What lessons have health officials learned from the coronavirus pandemic that you see being used to prepare for monkeypox?

Schooley: I think it's important to — as Wayne Gretzky used to say — to try to skate to where the puck is going to be rather than where it is, and to keep an eye on how the virus is spreading. We need to be careful to realize that this virus can spread to anyone who comes in close contact to someone who has monkeypox. So we need to be careful not to restrict case funding only to people who are presumed to be at risk, at primary risk. In other words, we know that the virus is disproportionately affected people in the MSM community. But we have to be very careful not to assume that someone who comes in with a fever and skin lesions doesn't have monkeypox because they're not in that community. We made that mistake with coronavirus when initially the CDC didn't want to investigate any cases of people who hadn't come from China recently. And once the virus begins to spread in the community, you have to have a wide net to be sure that you're catching all the cases. I think we learned that from coronavirus and I think that's one of the mistakes we won't make with this one.

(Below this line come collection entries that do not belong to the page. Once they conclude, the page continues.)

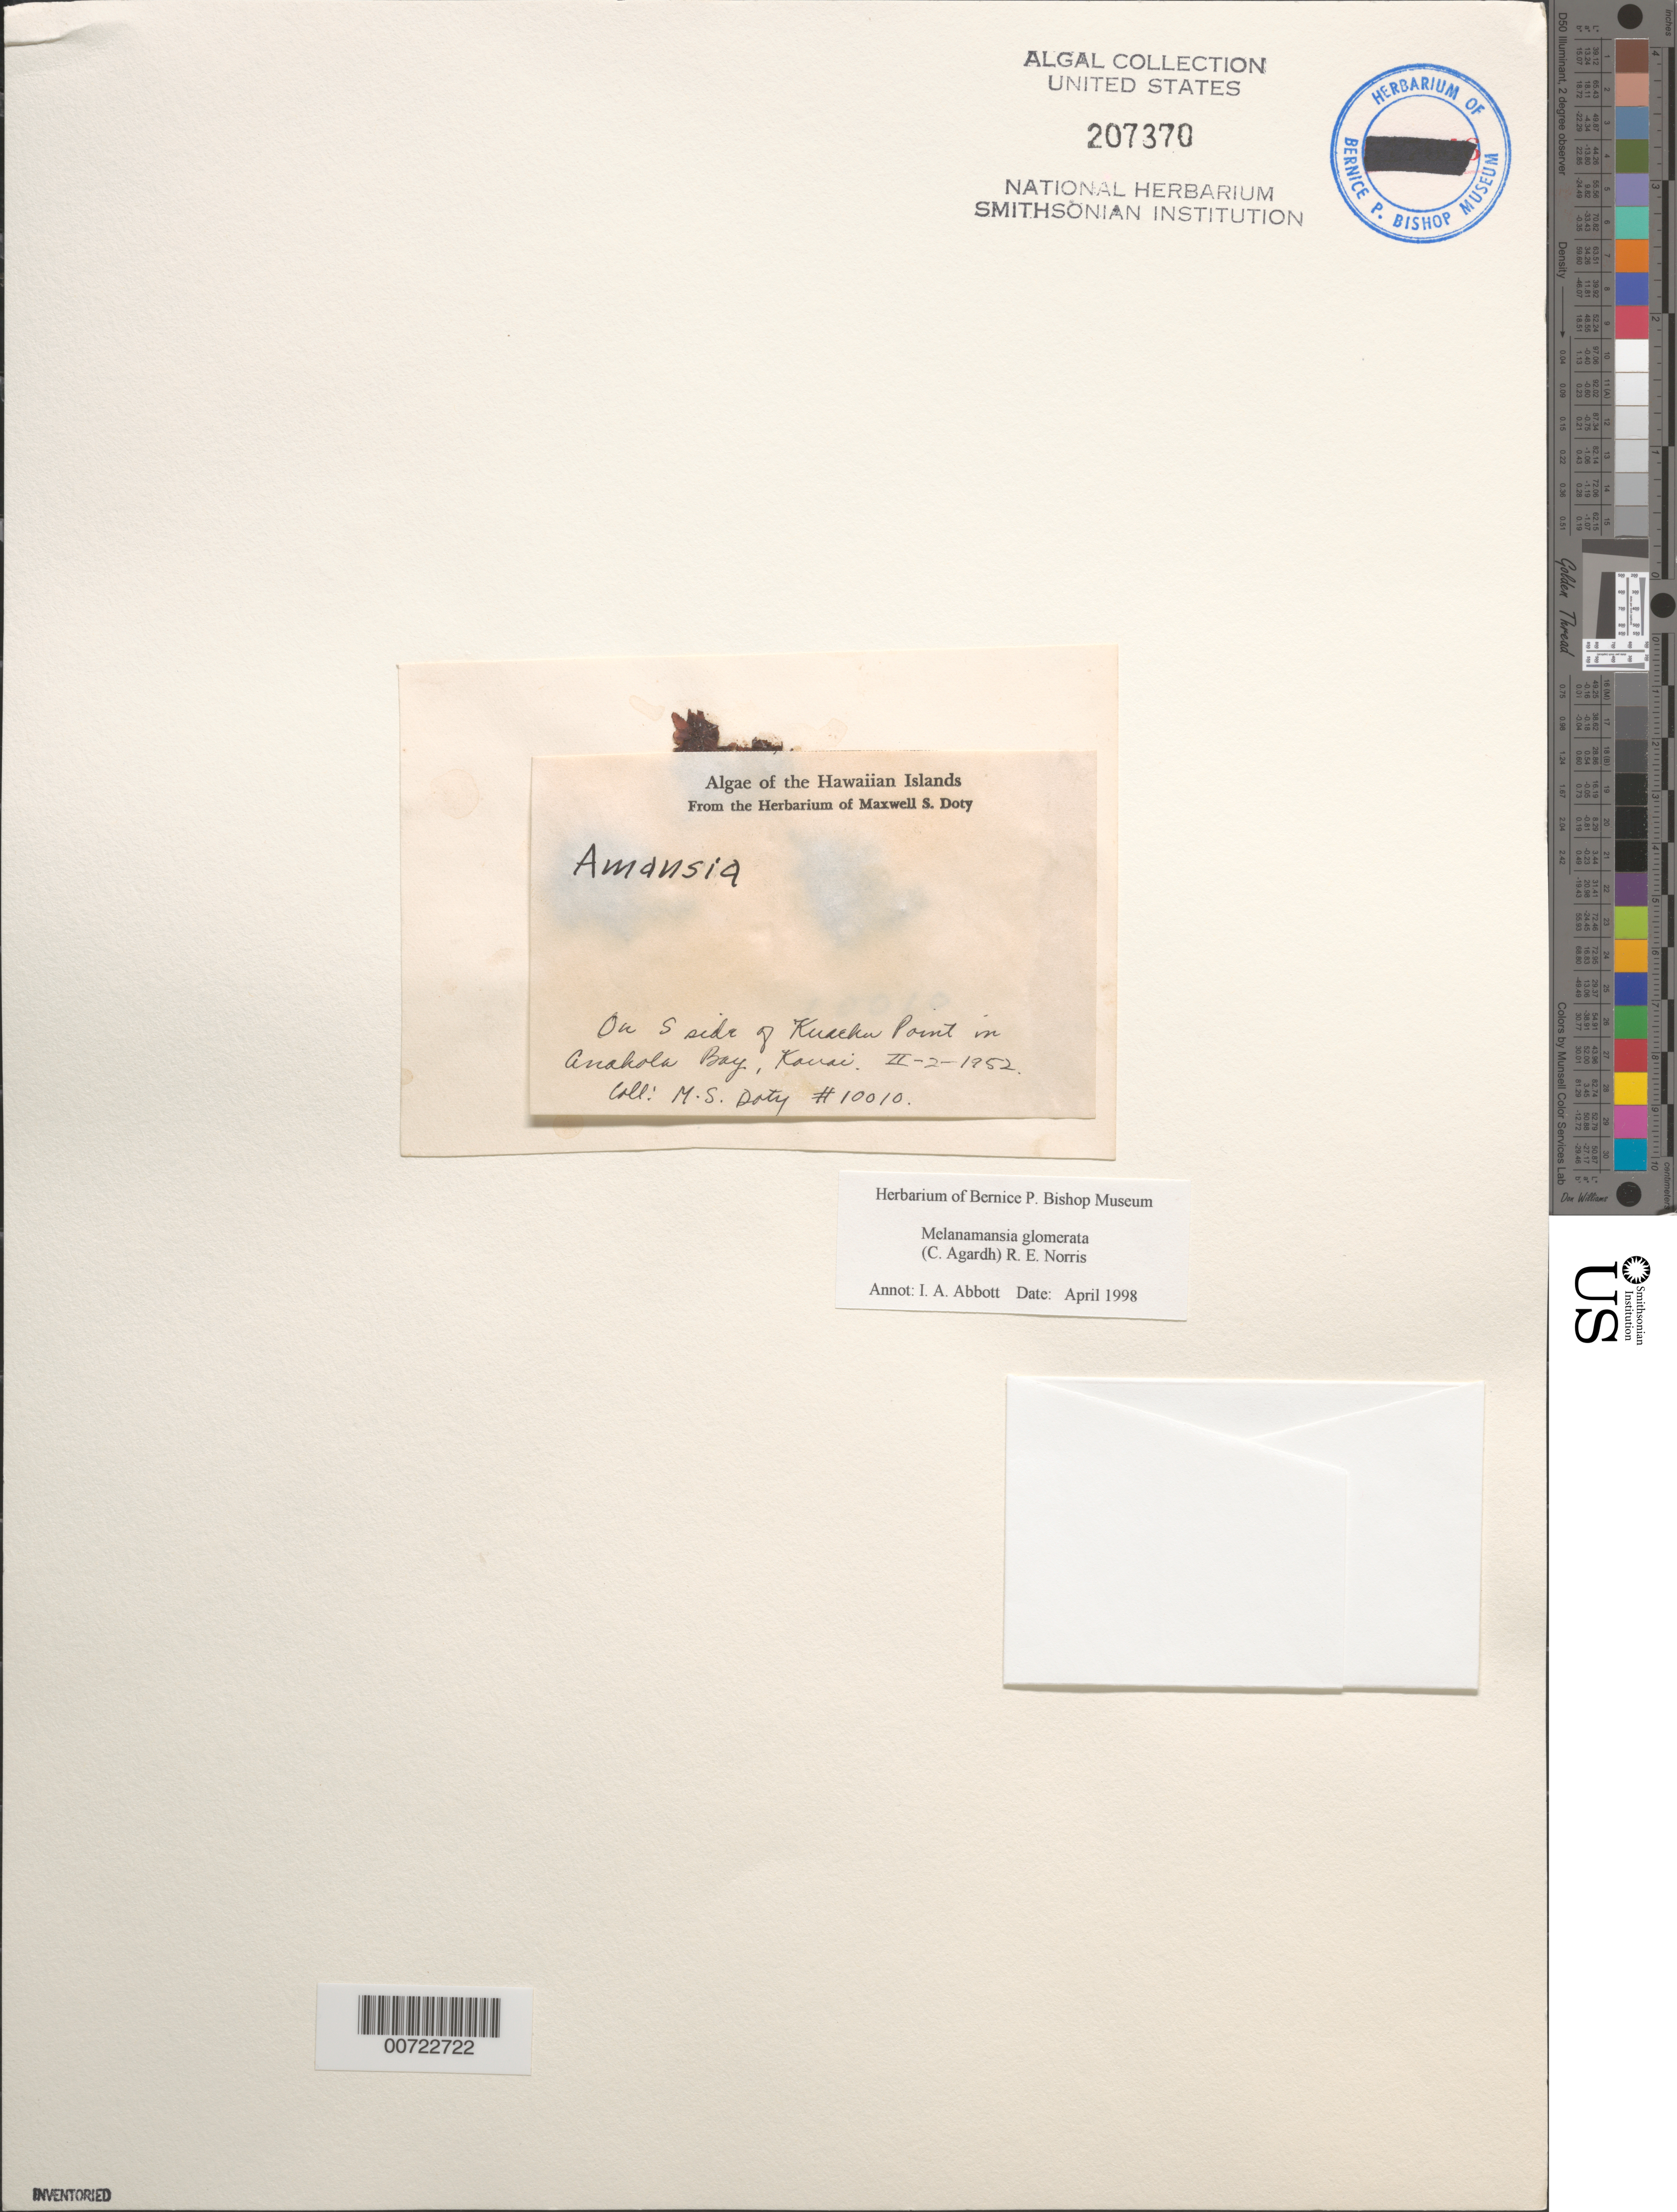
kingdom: Plantae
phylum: Rhodophyta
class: Florideophyceae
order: Ceramiales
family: Rhodomelaceae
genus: Amansia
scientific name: Amansia glomerata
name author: C. Agardh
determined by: Algae name updating Project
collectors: M. S. Doty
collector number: MSD 10010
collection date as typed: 02 Feb 1952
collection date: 1952-02-02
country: United States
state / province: Hawaii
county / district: Kauai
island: Kaua'i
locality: Anahola Bay, Kuaehu Point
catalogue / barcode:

You mentioned MSM. Can you explain what that is?

Schooley: MSM is men who have sex with men. It's a terminology that we now use to refer to the male homosexual and bisexual population.

Do you think community awareness of the virus is where it needs to be right now?

Schooley: I think a lot of work is being done broadly around the community. Particularly in the community is the greatest risk to have people be aware of what's going on and to be looking for cases. So I don't think we're missing a lot of cases here in San Diego at present. And I think if the cases did begin to show up, particularly in the communities that have been at greatest risk elsewhere, we'd pick up the cases pretty quickly.

So ultimately, you think San Diego is prepared if there is an uptick?

Schooley: I think we are right now. We right now are kind of behind the curve, which is great. It gives us a chance to learn from what's going on elsewhere. And we have a very capable health department and a very cohesive community that is looking for these cases.